[Revision tracking records]
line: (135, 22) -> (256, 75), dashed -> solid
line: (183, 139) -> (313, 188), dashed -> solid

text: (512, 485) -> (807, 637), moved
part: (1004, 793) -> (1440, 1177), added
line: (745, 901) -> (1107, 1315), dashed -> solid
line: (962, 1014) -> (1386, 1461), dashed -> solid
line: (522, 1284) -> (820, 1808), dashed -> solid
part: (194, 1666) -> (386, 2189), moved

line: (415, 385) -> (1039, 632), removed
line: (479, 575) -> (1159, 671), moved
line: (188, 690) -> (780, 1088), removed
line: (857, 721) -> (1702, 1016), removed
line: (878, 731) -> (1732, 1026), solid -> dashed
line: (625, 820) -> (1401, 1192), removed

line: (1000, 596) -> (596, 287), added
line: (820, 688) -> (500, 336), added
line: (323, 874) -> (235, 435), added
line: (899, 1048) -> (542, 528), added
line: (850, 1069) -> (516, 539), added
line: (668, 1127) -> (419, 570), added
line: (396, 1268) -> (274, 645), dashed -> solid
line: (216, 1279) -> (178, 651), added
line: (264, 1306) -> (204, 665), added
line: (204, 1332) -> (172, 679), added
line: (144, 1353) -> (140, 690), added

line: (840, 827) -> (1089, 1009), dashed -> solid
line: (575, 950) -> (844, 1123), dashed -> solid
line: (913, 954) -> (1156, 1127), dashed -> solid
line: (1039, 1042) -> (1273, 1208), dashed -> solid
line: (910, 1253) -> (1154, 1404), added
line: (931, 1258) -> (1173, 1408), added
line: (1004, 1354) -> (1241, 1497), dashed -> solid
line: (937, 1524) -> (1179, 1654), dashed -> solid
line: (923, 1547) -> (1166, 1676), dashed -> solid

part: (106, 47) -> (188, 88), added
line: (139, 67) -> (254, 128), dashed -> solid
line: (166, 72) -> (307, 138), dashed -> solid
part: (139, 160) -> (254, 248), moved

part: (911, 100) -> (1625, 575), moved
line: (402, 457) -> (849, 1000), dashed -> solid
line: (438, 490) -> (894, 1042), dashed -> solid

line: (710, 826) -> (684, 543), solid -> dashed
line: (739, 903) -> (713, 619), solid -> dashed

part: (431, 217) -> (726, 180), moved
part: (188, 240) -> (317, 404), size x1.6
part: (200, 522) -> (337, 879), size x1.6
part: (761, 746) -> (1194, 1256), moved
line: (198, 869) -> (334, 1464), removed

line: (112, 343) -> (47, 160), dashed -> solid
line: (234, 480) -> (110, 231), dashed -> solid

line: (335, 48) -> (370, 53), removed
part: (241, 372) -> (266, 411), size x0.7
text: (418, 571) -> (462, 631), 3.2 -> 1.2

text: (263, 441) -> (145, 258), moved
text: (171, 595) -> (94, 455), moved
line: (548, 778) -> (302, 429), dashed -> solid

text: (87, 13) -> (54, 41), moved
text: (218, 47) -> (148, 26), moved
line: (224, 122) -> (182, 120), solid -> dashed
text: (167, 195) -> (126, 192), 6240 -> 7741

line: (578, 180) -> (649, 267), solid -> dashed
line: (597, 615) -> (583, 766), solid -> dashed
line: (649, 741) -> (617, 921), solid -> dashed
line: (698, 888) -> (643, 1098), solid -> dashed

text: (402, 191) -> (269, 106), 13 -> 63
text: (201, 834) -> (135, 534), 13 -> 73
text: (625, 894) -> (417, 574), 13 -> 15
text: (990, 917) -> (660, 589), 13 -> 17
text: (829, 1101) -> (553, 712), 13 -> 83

PROBLEM TO WORK ON >> An exact copy of every record is needed.

EXERCISE OUTPUT >>
line: (135, 22) -> (256, 75), dashed -> solid
line: (183, 139) -> (313, 188), dashed -> solid

text: (512, 485) -> (807, 637), moved
part: (1004, 793) -> (1440, 1177), added
line: (745, 901) -> (1107, 1315), dashed -> solid
line: (962, 1014) -> (1386, 1461), dashed -> solid
line: (522, 1284) -> (820, 1808), dashed -> solid
part: (194, 1666) -> (386, 2189), moved

line: (415, 385) -> (1039, 632), removed
line: (479, 575) -> (1159, 671), moved
line: (188, 690) -> (780, 1088), removed
line: (857, 721) -> (1702, 1016), removed
line: (878, 731) -> (1732, 1026), solid -> dashed
line: (625, 820) -> (1401, 1192), removed

line: (1000, 596) -> (596, 287), added
line: (820, 688) -> (500, 336), added
line: (323, 874) -> (235, 435), added
line: (899, 1048) -> (542, 528), added
line: (850, 1069) -> (516, 539), added
line: (668, 1127) -> (419, 570), added
line: (396, 1268) -> (274, 645), dashed -> solid
line: (216, 1279) -> (178, 651), added
line: (264, 1306) -> (204, 665), added
line: (204, 1332) -> (172, 679), added
line: (144, 1353) -> (140, 690), added

line: (840, 827) -> (1089, 1009), dashed -> solid
line: (575, 950) -> (844, 1123), dashed -> solid
line: (913, 954) -> (1156, 1127), dashed -> solid
line: (1039, 1042) -> (1273, 1208), dashed -> solid
line: (910, 1253) -> (1154, 1404), added
line: (931, 1258) -> (1173, 1408), added
line: (1004, 1354) -> (1241, 1497), dashed -> solid
line: (937, 1524) -> (1179, 1654), dashed -> solid
line: (923, 1547) -> (1166, 1676), dashed -> solid

part: (106, 47) -> (188, 88), added
line: (139, 67) -> (254, 128), dashed -> solid
line: (166, 72) -> (307, 138), dashed -> solid
part: (139, 160) -> (254, 248), moved

part: (911, 100) -> (1625, 575), moved
line: (402, 457) -> (849, 1000), dashed -> solid
line: (438, 490) -> (894, 1042), dashed -> solid

line: (710, 826) -> (684, 543), solid -> dashed
line: (739, 903) -> (713, 619), solid -> dashed

part: (431, 217) -> (726, 180), moved
part: (188, 240) -> (317, 404), size x1.6
part: (200, 522) -> (337, 879), size x1.6
part: (761, 746) -> (1194, 1256), moved
line: (198, 869) -> (334, 1464), removed

line: (112, 343) -> (47, 160), dashed -> solid
line: (234, 480) -> (110, 231), dashed -> solid

line: (335, 48) -> (370, 53), removed
part: (241, 372) -> (266, 411), size x0.7
text: (418, 571) -> (462, 631), 3.2 -> 1.2

text: (263, 441) -> (145, 258), moved
text: (171, 595) -> (94, 455), moved
line: (548, 778) -> (302, 429), dashed -> solid

text: (87, 13) -> (54, 41), moved
text: (218, 47) -> (148, 26), moved
line: (224, 122) -> (182, 120), solid -> dashed
text: (167, 195) -> (126, 192), 6240 -> 7741

line: (578, 180) -> (649, 267), solid -> dashed
line: (597, 615) -> (583, 766), solid -> dashed
line: (649, 741) -> (617, 921), solid -> dashed
line: (698, 888) -> (643, 1098), solid -> dashed

text: (402, 191) -> (269, 106), 13 -> 63
text: (201, 834) -> (135, 534), 13 -> 73
text: (625, 894) -> (417, 574), 13 -> 15
text: (990, 917) -> (660, 589), 13 -> 17
text: (829, 1101) -> (553, 712), 13 -> 83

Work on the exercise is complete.